» AUFGABENSTELLUNG
Geben Sie aus dem Bericht über den Mordaufruf den Abschnitt von „Koranlehre oder Mordaufruf?“ bis „gepriesen worden sein.“ wortgetreu wieder.

» AUSGANGSTEXT
......
Deutschland: Fünf Jahre Mordaufruf im Internet

Islamisches Zentrum MünsterSeit 2003 soll der Mordaufruf für Rechtgläubige an abtrünnigen Ehefrauen im Internet gestanden haben. Das ist nicht sonderlich beruhigend, wenn man bedenkt, dass auch der Verfassungsschutz die Website des Islamischen Zentrums Münster bereits im Visier gehabt haben soll. Jetzt ist der Mordaufruf verschwunden (Screenshot). Ein Privatmann hatte im April (!) Strafanzeige erstattet.

Koranlehre oder Mordaufruf? In dieser Frage ermittelt die Staatsanwaltschaft Münster seit einigen Wochen gegen einen 31 Jahre alten, aus Tunesien stammenden Mann. Er soll Verantwortlicher des Vereins Islamisches Zentrum Münster e.V. in Gievenbeck gewesen sein. Und zugleich verantwortlich für eine entsprechende Internetseite: Dort soll unter anderem der Tod für Islam-abtrünnige Frauen in Ländern der Scharia (islamisches Recht) als gerechte Strafe gepriesen worden sein.
......
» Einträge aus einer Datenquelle
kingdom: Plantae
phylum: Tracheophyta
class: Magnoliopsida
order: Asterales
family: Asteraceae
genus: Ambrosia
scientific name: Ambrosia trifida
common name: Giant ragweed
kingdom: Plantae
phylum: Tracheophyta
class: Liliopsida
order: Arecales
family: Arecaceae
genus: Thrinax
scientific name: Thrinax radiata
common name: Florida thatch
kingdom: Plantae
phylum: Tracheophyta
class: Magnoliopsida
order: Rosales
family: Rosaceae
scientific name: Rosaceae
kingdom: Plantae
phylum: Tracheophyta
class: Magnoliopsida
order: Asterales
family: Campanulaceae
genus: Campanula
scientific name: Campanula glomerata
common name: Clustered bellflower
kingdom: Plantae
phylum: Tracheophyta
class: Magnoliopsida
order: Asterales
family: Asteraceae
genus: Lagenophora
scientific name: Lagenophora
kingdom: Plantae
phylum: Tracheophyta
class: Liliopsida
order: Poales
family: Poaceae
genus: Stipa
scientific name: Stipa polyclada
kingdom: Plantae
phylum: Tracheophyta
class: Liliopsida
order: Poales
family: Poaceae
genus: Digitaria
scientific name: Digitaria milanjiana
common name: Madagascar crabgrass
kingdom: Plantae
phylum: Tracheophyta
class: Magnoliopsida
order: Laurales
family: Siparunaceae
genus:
......
» IHRE LÖSUNG
Koranlehre oder Mordaufruf? In dieser Frage ermittelt die Staatsanwaltschaft Münster seit einigen Wochen gegen einen 31 Jahre alten, aus Tunesien stammenden Mann. Er soll Verantwortlicher des Vereins Islamisches Zentrum Münster e.V. in Gievenbeck gewesen sein. Und zugleich verantwortlich für eine entsprechende Internetseite: Dort soll unter anderem der Tod für Islam-abtrünnige Frauen in Ländern der Scharia (islamisches Recht) als gerechte Strafe gepriesen worden sein.